Prey cover

Prey

by Linda Howard, Abby Crayden

3.81 Goodreads
(10.4K ratings)

Why You'll Love This

Two rivals who can't stand each other get stranded together in the Montana wilderness — and survival has a way of stripping away pretense fast.

  • Great if you want: rivals-to-lovers tension with real outdoor survival stakes
  • The experience: fast, punchy read with sharp romantic friction throughout
  • The writing: Howard keeps banter snappy and danger feeling immediate and grounded
  • Skip if: you want depth over pace — this is lean and moves quick

About This Book

Two rivals locked in professional combat in the Montana wilderness suddenly find themselves facing something far more dangerous than competition. When outdoor guide Angie Powell and her infuriating rival Dare Callahan are forced to join forces against a genuine threat in the backcountry, the tension between them shifts into something neither anticipated. Linda Howard and Abby Crayden put two stubborn, capable people in an impossible situation and let the pressure do its work—testing not just their survival instincts but everything they've assumed about each other.

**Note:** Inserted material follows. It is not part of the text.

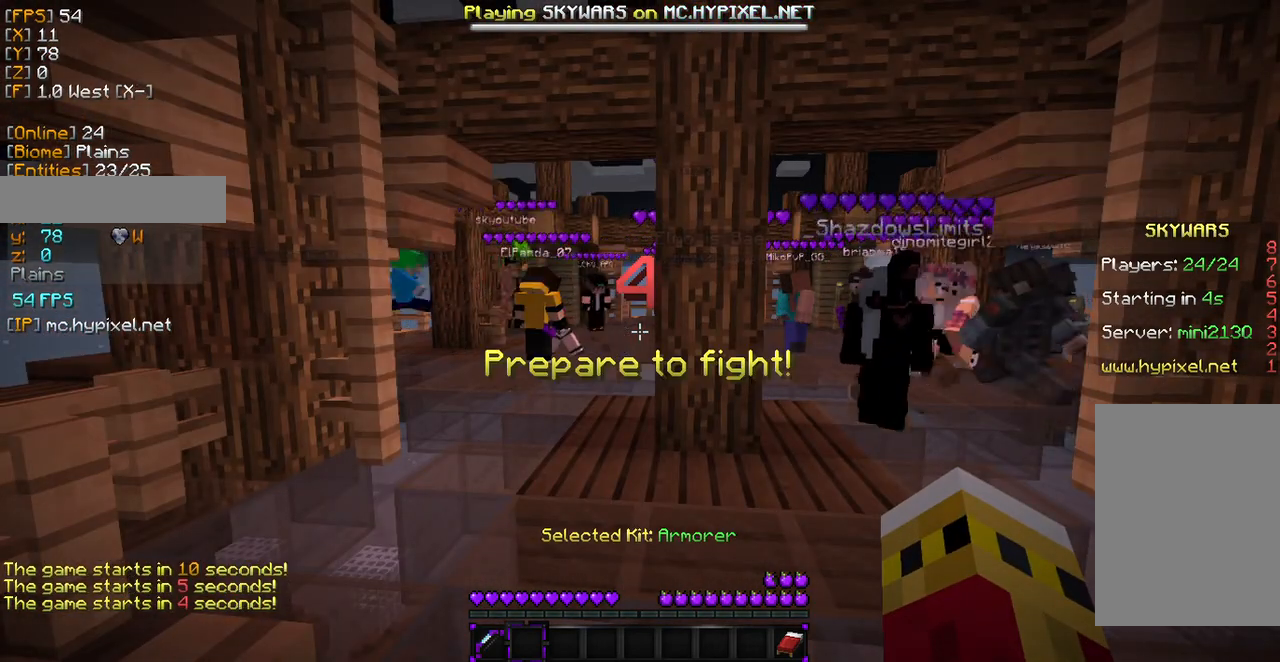
{"keys": [], "mouse": [], "events": []}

What makes Prey click as a reading experience is how efficiently it builds its world. The Montana wilderness feels genuinely dangerous rather than decoratively scenic, and the rivals-to-something-more dynamic earns its tension because both leads are written with real competence and pride—neither is foolish, and neither folds easily. Howard's characteristic knack for sharp-tongued romantic friction is fully intact, and the pacing keeps the pages moving without sacrificing the character beats that make the stakes feel personal. Compact and propulsive, it delivers exactly what it promises.